= The data =
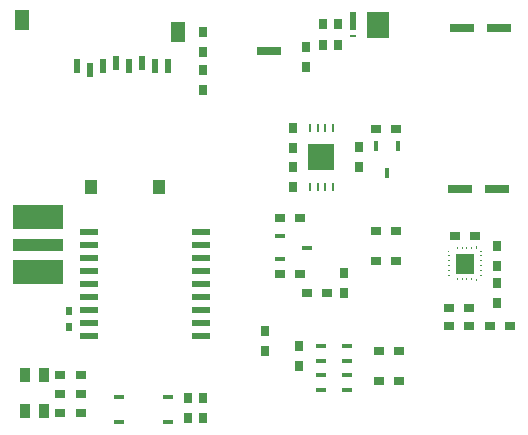
<source format=gbr>
G04 DipTrace 2.4.0.2*
%INTopPaste.gbr*%
%MOIN*%
%ADD60R,0.0177X0.0335*%
%ADD62R,0.0906X0.0906*%
%ADD64R,0.0079X0.0315*%
%ADD66R,0.063X0.0236*%
%ADD68R,0.0591X0.0669*%
%ADD70R,0.0079X0.002*%
%ADD72R,0.002X0.0079*%
%ADD74R,0.0354X0.0157*%
%ADD76R,0.0472X0.0669*%
%ADD78R,0.0433X0.0472*%
%ADD80R,0.0236X0.0512*%
%ADD86R,0.0335X0.0177*%
%ADD88R,0.0197X0.0276*%
%ADD90R,0.0768X0.0854*%
%ADD92R,0.0197X0.0087*%
%ADD94R,0.0197X0.0598*%
%ADD96R,0.051X0.0039*%
%ADD98R,0.0059X0.0039*%
%ADD100R,0.0787X0.0295*%
%ADD104R,0.0354X0.0472*%
%ADD106R,0.1693X0.0421*%
%ADD108R,0.1693X0.0844*%
%ADD116R,0.0354X0.0315*%
%ADD118R,0.0315X0.0354*%
%FSLAX44Y44*%
G04*
G70*
G90*
G75*
G01*
%LNTopPaste*%
%LPD*%
D118*
X16377Y5563D3*
Y6232D3*
D116*
X15625Y6563D3*
X14956D3*
D118*
X16377Y5001D3*
Y4331D3*
X9751Y2250D3*
Y2919D3*
D116*
X15437Y3563D3*
X14768D3*
X16812D3*
X16143D3*
X12438Y2750D3*
X13107D3*
X12438Y1750D3*
X13107D3*
X9813Y5313D3*
X9143D3*
D118*
X9564Y9501D3*
Y10170D3*
Y8876D3*
Y8207D3*
X10562Y13625D3*
Y12956D3*
D116*
X12314Y10126D3*
X12983D3*
D118*
X11751Y8876D3*
Y9545D3*
D116*
X14752Y4188D3*
X15421D3*
X9125Y7188D3*
X9794D3*
D118*
X10001Y12876D3*
Y12207D3*
D108*
X1063Y5359D3*
D106*
Y6281D3*
D108*
Y7203D3*
D104*
X1250Y750D3*
Y1931D3*
X620D3*
Y750D3*
D118*
X6062Y500D3*
Y1169D3*
D100*
X15125Y8125D3*
D98*
X14761Y7741D3*
D96*
X15264D3*
D100*
X8750Y12750D3*
D98*
X8386Y12366D3*
D96*
X8889D3*
D100*
X16375Y8125D3*
D98*
X16011Y7741D3*
D96*
X16514D3*
D100*
X16438Y13500D3*
D98*
X16802Y13884D3*
D96*
X16299D3*
D100*
X15188Y13500D3*
D98*
X15552Y13884D3*
D96*
X15049D3*
D94*
X11563Y13750D3*
D92*
Y13238D3*
D90*
X12399Y13622D3*
D118*
X11251Y4688D3*
Y5357D3*
X6563Y13376D3*
Y12707D3*
Y11439D3*
Y12108D3*
X11063Y13625D3*
Y12956D3*
D116*
X13000Y6750D3*
X12331D3*
X13000Y5750D3*
X12331D3*
X1812Y1937D3*
X2482D3*
X1812Y687D3*
X2482D3*
X1812Y1313D3*
X2482D3*
X10689Y4688D3*
X10019D3*
D118*
X8626Y2750D3*
Y3420D3*
D88*
X2094Y4062D3*
Y3551D3*
D118*
X6563Y500D3*
Y1169D3*
D86*
X3750Y375D3*
X5384Y1221D3*
X3750D3*
X5384Y375D3*
D80*
X2375Y12250D3*
X2808Y12093D3*
X3241Y12250D3*
X3674Y12329D3*
X4107Y12250D3*
X4540Y12329D3*
X4973Y12250D3*
X5406D3*
D78*
X5090Y8195D3*
X2844D3*
D76*
X540Y13766D3*
X5718Y13372D3*
D86*
X9125Y6562D3*
Y5814D3*
X10031Y6188D3*
D74*
X10501Y1438D3*
Y1930D3*
Y2422D3*
Y2914D3*
X11367Y1438D3*
Y1930D3*
Y2422D3*
Y2914D3*
G36*
X15697Y5086D2*
Y5143D1*
X15676Y5164D1*
X15678D1*
Y5086D1*
X15697D1*
G37*
D72*
X15530Y5125D3*
X15373D3*
X15215D3*
X15058D3*
G36*
X14890Y5086D2*
Y5143D1*
X14912Y5164D1*
X14910D1*
Y5086D1*
X14890D1*
G37*
G36*
X14723Y5253D2*
X14780D1*
X14802Y5275D1*
Y5273D1*
X14723D1*
Y5253D1*
G37*
D70*
X14762Y5420D3*
Y5578D3*
Y5735D3*
Y5893D3*
D68*
X15294Y5656D3*
G36*
X14890Y6227D2*
Y6170D1*
X14912Y6149D1*
X14910D1*
Y6227D1*
X14890D1*
G37*
D72*
X15058Y6188D3*
X15215D3*
X15373D3*
X15530D3*
G36*
X15697Y6227D2*
Y6170D1*
X15676Y6149D1*
X15678D1*
Y6227D1*
X15697D1*
G37*
G36*
X15865Y6060D2*
X15808D1*
X15786Y6038D1*
Y6040D1*
X15865D1*
Y6060D1*
G37*
D70*
X15825Y5893D3*
Y5735D3*
Y5578D3*
Y5420D3*
G36*
X15865Y5253D2*
X15808D1*
X15786Y5275D1*
Y5273D1*
X15865D1*
Y5253D1*
G37*
G36*
X14723Y6060D2*
X14780D1*
X14802Y6038D1*
Y6040D1*
X14723D1*
Y6060D1*
G37*
D66*
X2750Y3250D3*
Y3683D3*
Y4116D3*
Y4549D3*
Y4982D3*
Y5415D3*
Y5848D3*
Y6281D3*
Y6715D3*
X6490Y3250D3*
Y3683D3*
Y4116D3*
Y4549D3*
Y4982D3*
Y5415D3*
Y5848D3*
Y6281D3*
Y6715D3*
D64*
X10126Y8221D3*
X10382D3*
X10638D3*
X10894D3*
Y10189D3*
X10638D3*
X10382D3*
X10126D3*
D62*
X10510Y9205D3*
D60*
X13064Y9564D3*
X12316D3*
X12690Y8658D3*
M02*

</source>
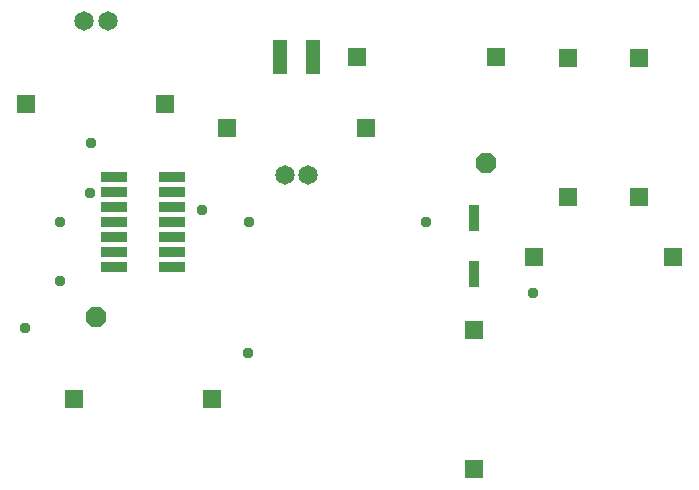
<source format=gbr>
G04 EAGLE Gerber RS-274X export*
G75*
%MOMM*%
%FSLAX34Y34*%
%LPD*%
%INSoldermask Top*%
%IPPOS*%
%AMOC8*
5,1,8,0,0,1.08239X$1,22.5*%
G01*
G04 Define Apertures*
%ADD10R,1.272900X2.973400*%
%ADD11R,0.880200X2.193400*%
%ADD12R,1.633200X1.633200*%
%ADD13R,2.172600X0.807700*%
%ADD14C,1.653200*%
%ADD15P,1.8695X8X22.5*%
%ADD16C,0.959600*%
D10*
X255703Y370000D03*
X284297Y370000D03*
D11*
X420000Y186293D03*
X420000Y233707D03*
D12*
X420000Y21200D03*
X420000Y138800D03*
X321200Y370000D03*
X438800Y370000D03*
X500000Y368800D03*
X500000Y251200D03*
X560000Y368800D03*
X560000Y251200D03*
X328800Y310000D03*
X211200Y310000D03*
X198800Y80000D03*
X81200Y80000D03*
X471200Y200000D03*
X588800Y200000D03*
D13*
X115264Y268100D03*
X115264Y255400D03*
X115264Y242700D03*
X115264Y230000D03*
X115264Y217300D03*
X115264Y204600D03*
X115264Y191900D03*
X164736Y191900D03*
X164736Y204600D03*
X164736Y217300D03*
X164736Y230000D03*
X164736Y242700D03*
X164736Y255400D03*
X164736Y268100D03*
D14*
X90000Y400000D03*
X110000Y400000D03*
X280000Y270000D03*
X260000Y270000D03*
D12*
X41200Y330000D03*
X158800Y330000D03*
D15*
X430000Y280000D03*
X100000Y150000D03*
D16*
X190000Y240000D03*
X380000Y230000D03*
X70000Y230000D03*
X70000Y180000D03*
X230000Y230000D03*
X470000Y170000D03*
X95000Y255000D03*
X96000Y297000D03*
X229000Y119000D03*
X40000Y140000D03*
M02*

</source>
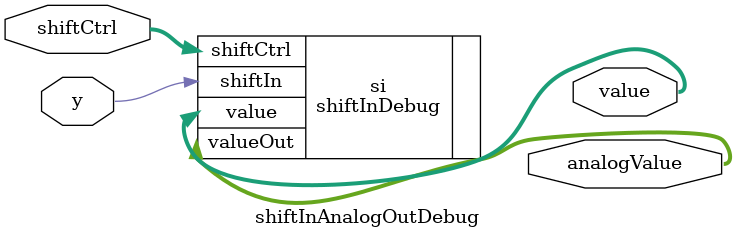
<source format=v>
`include "analogShift.vh"

module shiftInAnalogOutDebug(
	input [2:0] shiftCtrl,
	output wire [11:0] analogValue,
	input wire y,
	// debug
	output [11:0] value

);

	shiftInDebug si(.shiftCtrl(shiftCtrl), .shiftIn(y), .valueOut(analogValue), .value(value));

endmodule

</source>
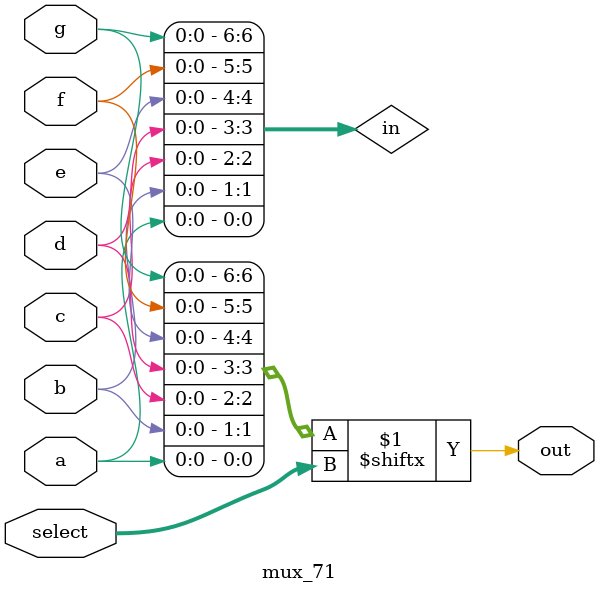
<source format=v>
module mux_71 (a, b, c, d, e, f, g, select, out);
	input a, b, c, d, e, f, g;
	input [2:0] select;
	output out;
	
	wire [6:0] in = {g, f, e, d, c, b, a};
	assign out = in[select];
endmodule
</source>
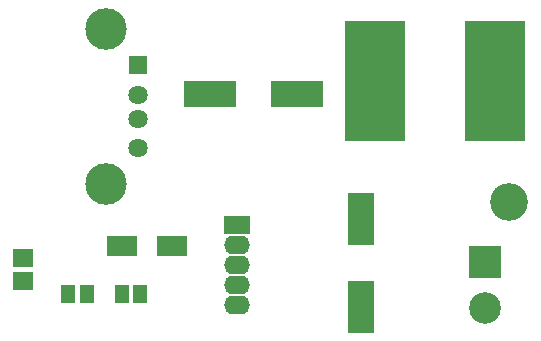
<source format=gts>
G04*
G04 #@! TF.GenerationSoftware,Altium Limited,Altium Designer,18.0.9 (584)*
G04*
G04 Layer_Color=8388736*
%FSLAX25Y25*%
%MOIN*%
G70*
G01*
G75*
%ADD21R,0.04737X0.05918*%
%ADD22R,0.20485X0.40170*%
%ADD23R,0.09973X0.06942*%
%ADD24R,0.09068X0.17335*%
%ADD25R,0.06706X0.06312*%
%ADD26R,0.17335X0.09068*%
%ADD27R,0.10544X0.10544*%
%ADD28C,0.10544*%
%ADD29R,0.08674X0.06312*%
%ADD30O,0.08674X0.06312*%
%ADD31R,0.06422X0.06422*%
%ADD32C,0.06422*%
%ADD33C,0.13855*%
%ADD34C,0.12611*%
D21*
X30709Y15748D02*
D03*
X37008D02*
D03*
X48425D02*
D03*
X54724D02*
D03*
D22*
X173051Y86721D02*
D03*
X133051D02*
D03*
D23*
X65315Y31791D02*
D03*
X48465D02*
D03*
D24*
X128386Y40567D02*
D03*
Y11433D02*
D03*
D25*
X15551Y27854D02*
D03*
Y19980D02*
D03*
D26*
X106988Y82382D02*
D03*
X77854D02*
D03*
D27*
X169685Y26496D02*
D03*
D28*
Y10905D02*
D03*
D29*
X86886Y38886D02*
D03*
D30*
Y32193D02*
D03*
Y25500D02*
D03*
Y18807D02*
D03*
Y12114D02*
D03*
D31*
X53898Y91929D02*
D03*
D32*
Y82087D02*
D03*
Y74213D02*
D03*
Y64370D02*
D03*
D33*
X43228Y104016D02*
D03*
Y52284D02*
D03*
D34*
X177559Y46260D02*
D03*
M02*

</source>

= Exercise directions =
Whenever a line of the data includes "wire", copy that line.

= Exercise answer =
	output wire [11:0] analogValue,
	input wire y,
	wire [6:0] in = {g, f, e, d, c, b, a};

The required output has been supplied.